◆ The problem: Rewrite the data below, renaming each "collector number" to "field number" and keeping everything else the same. Leave the pictures out of your answer.

◆ Recorded information:
------------------------------------
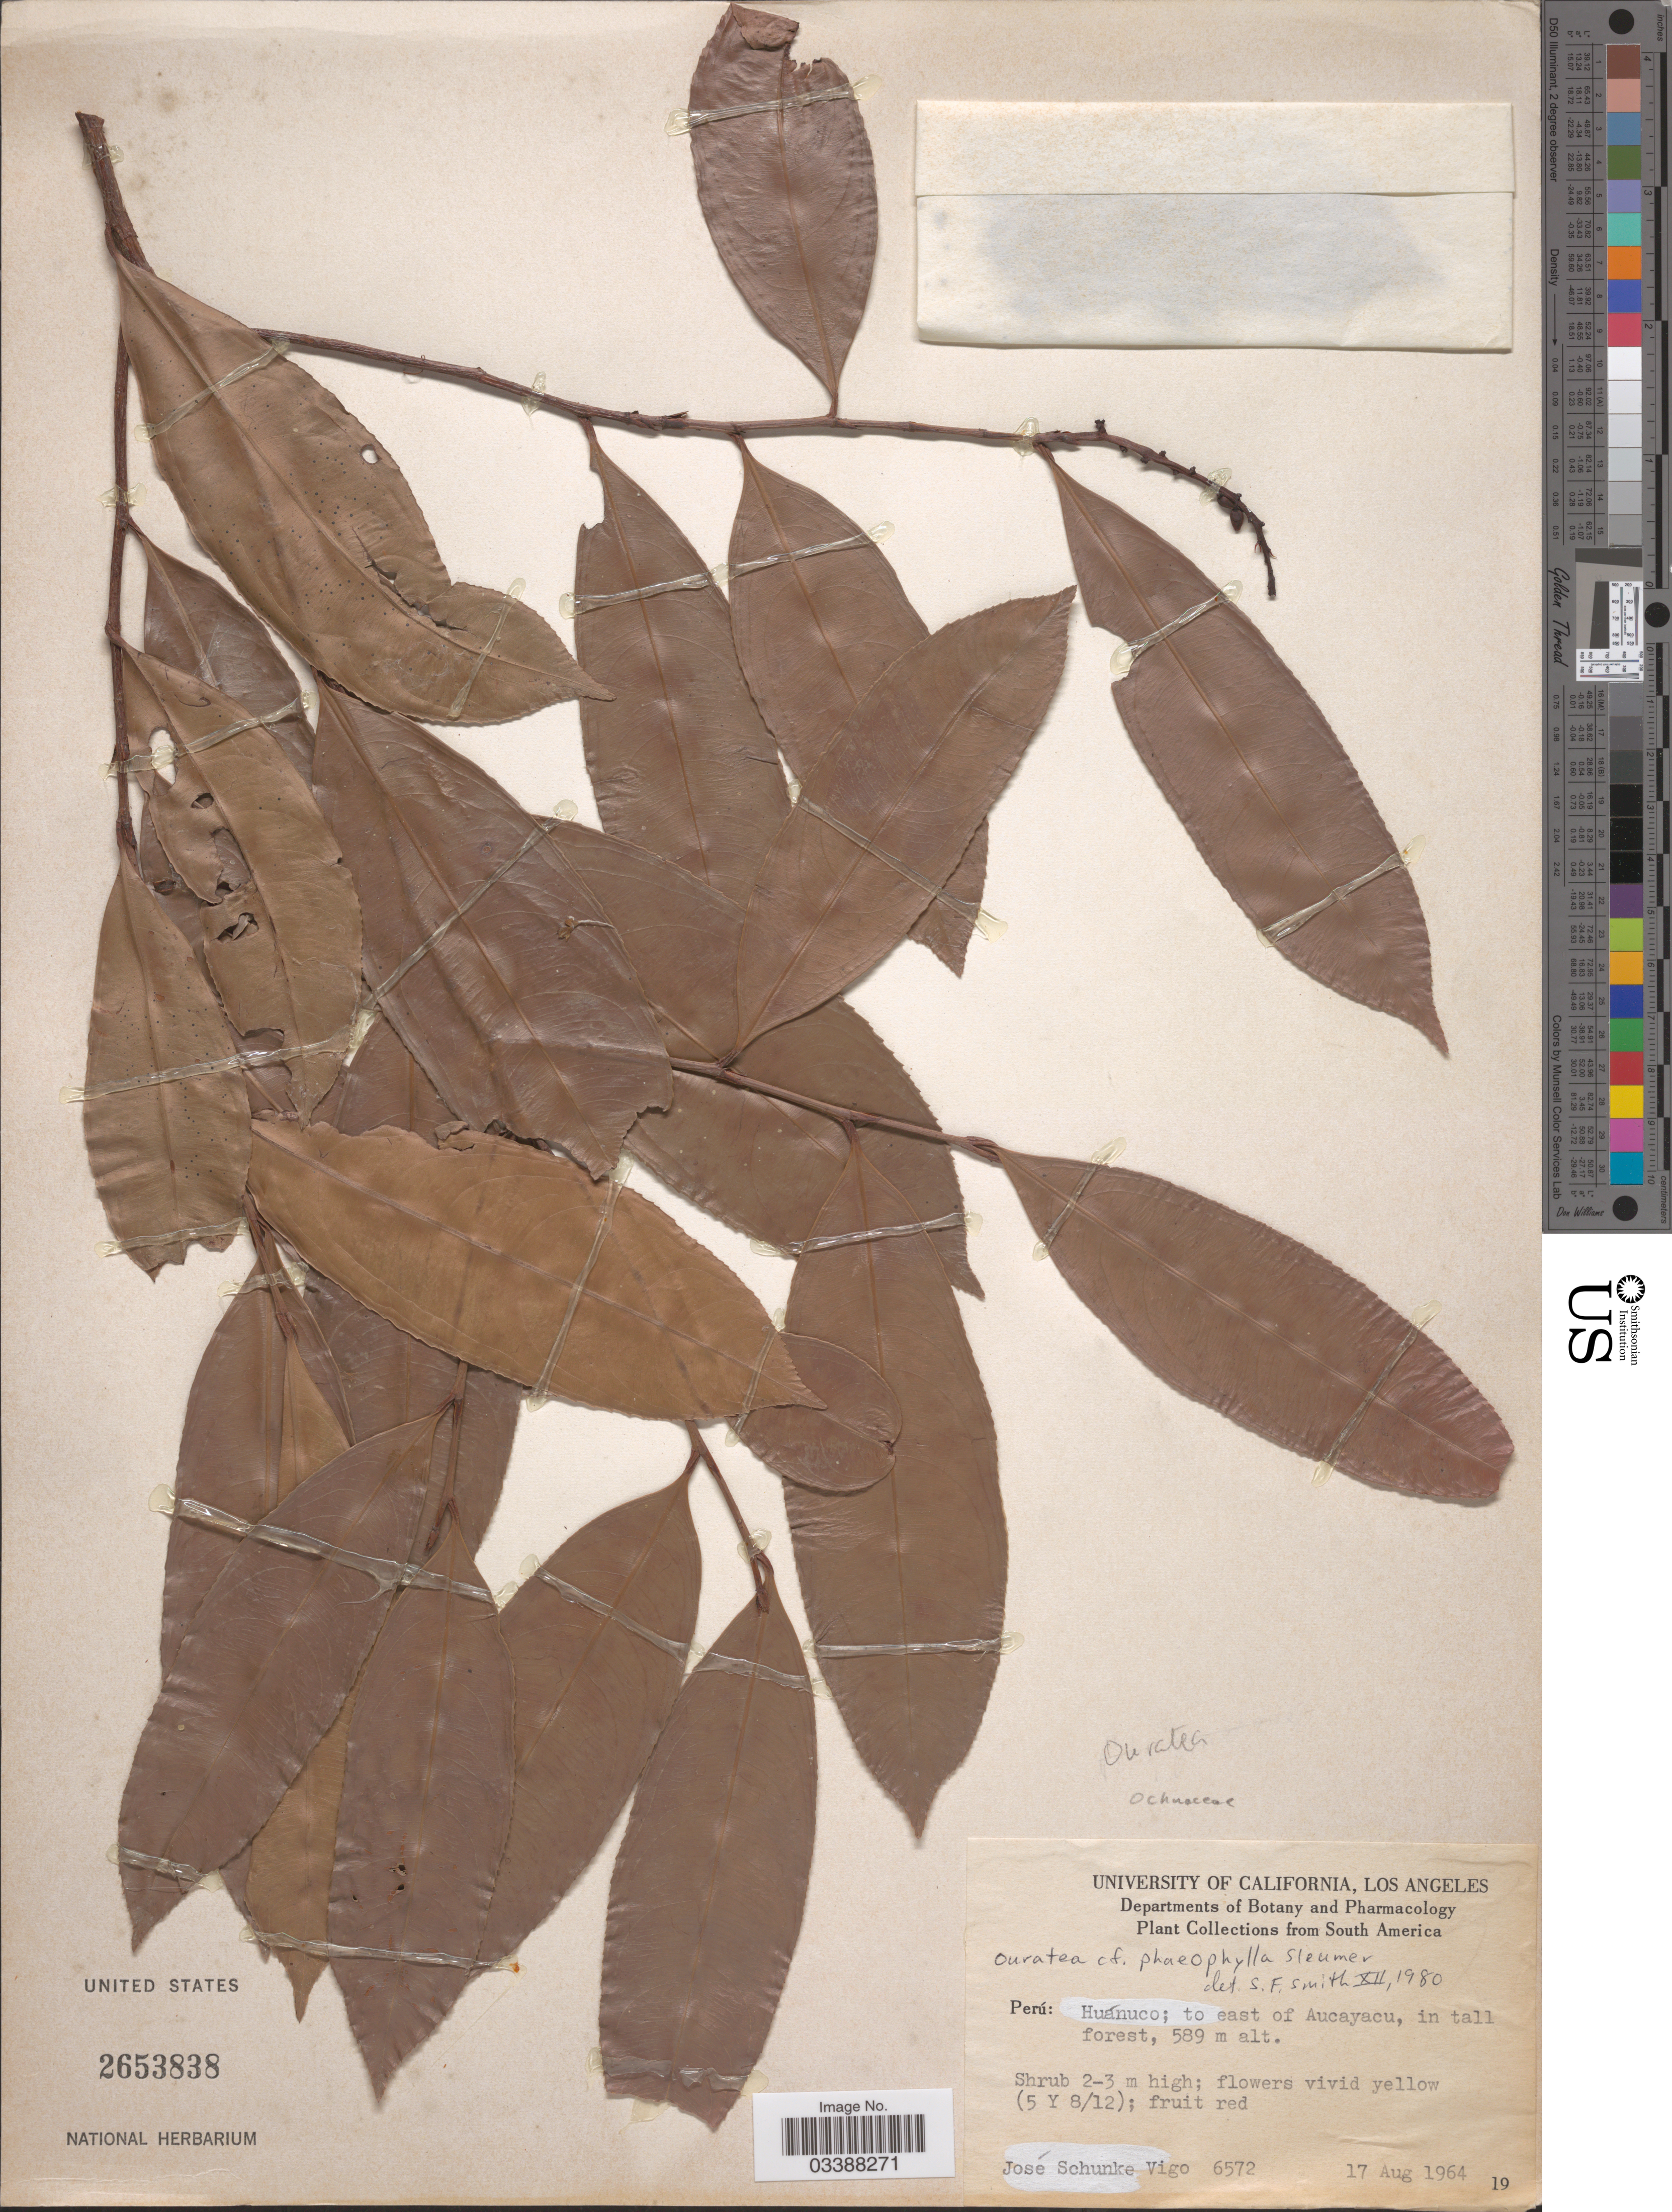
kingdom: Plantae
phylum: Tracheophyta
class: Magnoliopsida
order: Malpighiales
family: Ochnaceae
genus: Ouratea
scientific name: Ouratea phaeophylla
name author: Sleumer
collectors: J. Schunke Vigo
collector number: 6572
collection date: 1964-08-17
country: Peru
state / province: Huánuco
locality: To east of Aucayacu, in tall forest.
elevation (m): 589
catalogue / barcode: US 2653838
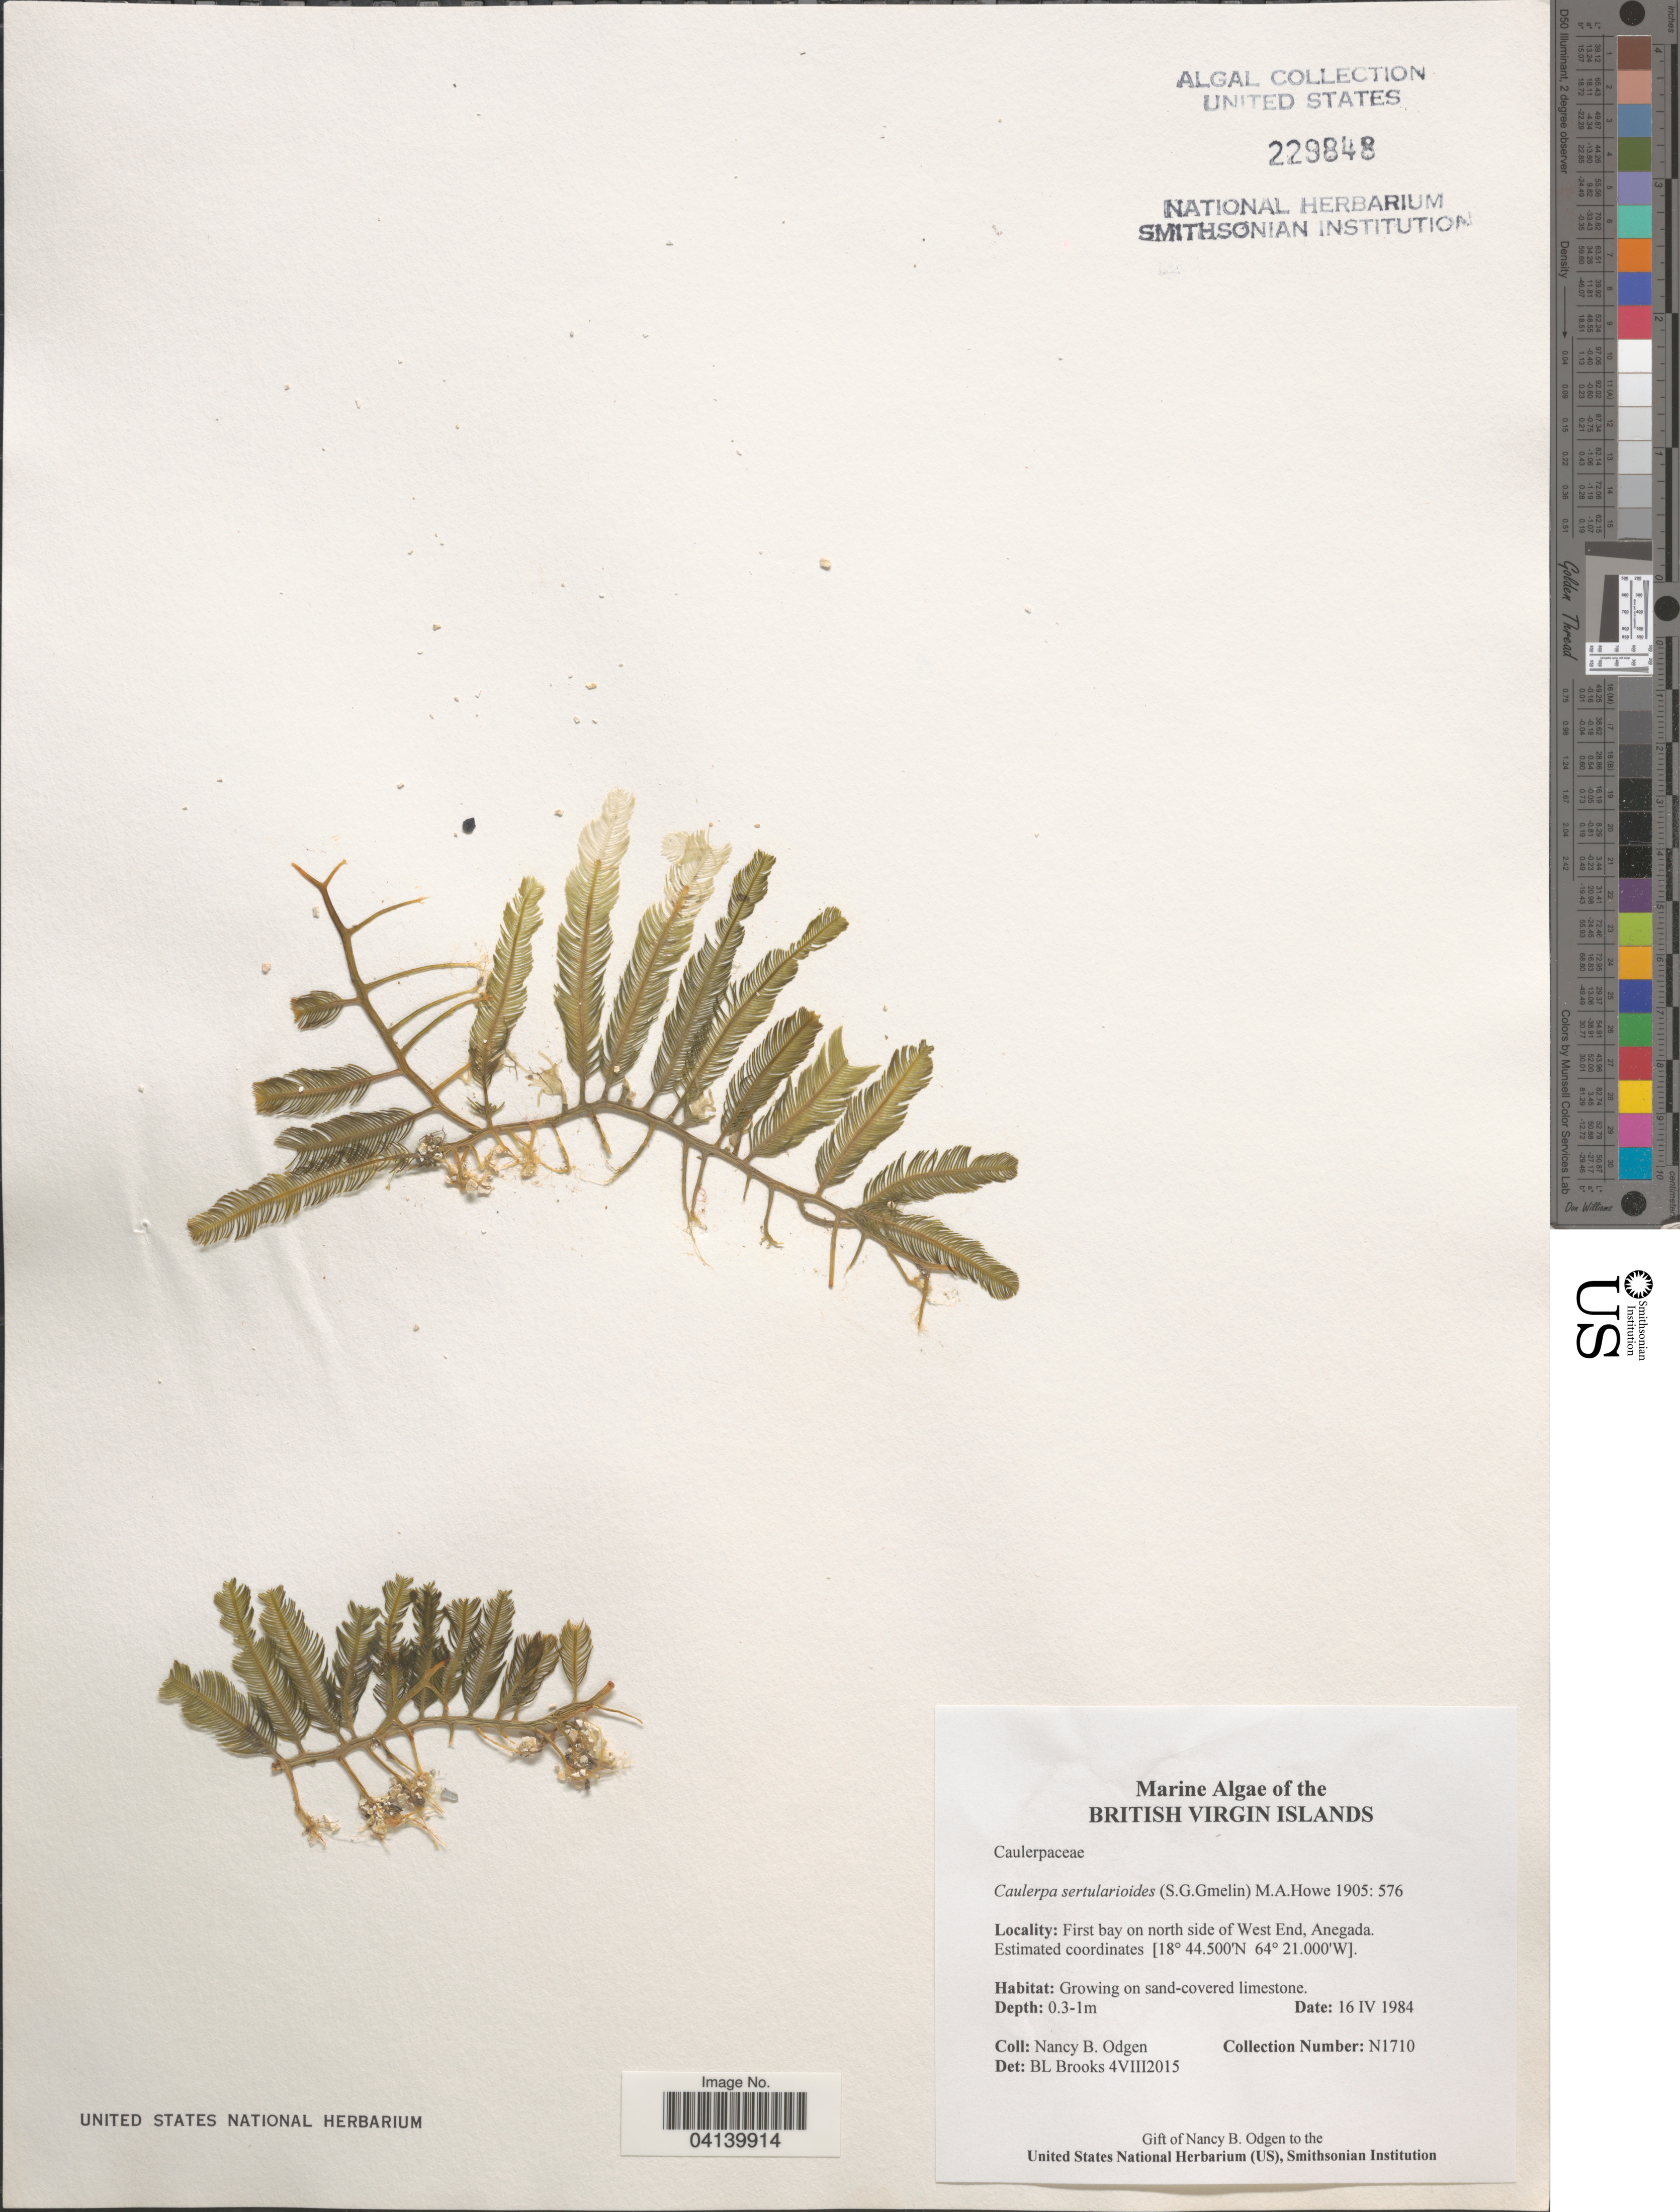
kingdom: Plantae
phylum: Chlorophyta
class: Ulvophyceae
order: Bryopsidales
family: Caulerpaceae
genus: Caulerpa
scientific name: Caulerpa sertularioides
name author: (S.G. Gmel.) M. Howe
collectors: N. Odgen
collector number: N1710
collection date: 1984-04-16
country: British Virgin Islands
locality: First bay on north side of West End, Anegada.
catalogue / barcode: US 229848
------------------------------------
◆ Solution:
kingdom: Plantae
phylum: Tracheophyta
class: Magnoliopsida
order: Malpighiales
family: Ochnaceae
genus: Ouratea
scientific name: Ouratea phaeophylla
name author: Sleumer
collectors: J. Schunke Vigo
field number: 6572
collection date: 1964-08-17
country: Peru
state / province: Huánuco
locality: To east of Aucayacu, in tall forest.
elevation (m): 589
catalogue / barcode: US 2653838
kingdom: Plantae
phylum: Chlorophyta
class: Ulvophyceae
order: Bryopsidales
family: Caulerpaceae
genus: Caulerpa
scientific name: Caulerpa sertularioides
name author: (S.G. Gmel.) M. Howe
collectors: N. Odgen
field number: N1710
collection date: 1984-04-16
country: British Virgin Islands
locality: First bay on north side of West End, Anegada.
catalogue / barcode: US 229848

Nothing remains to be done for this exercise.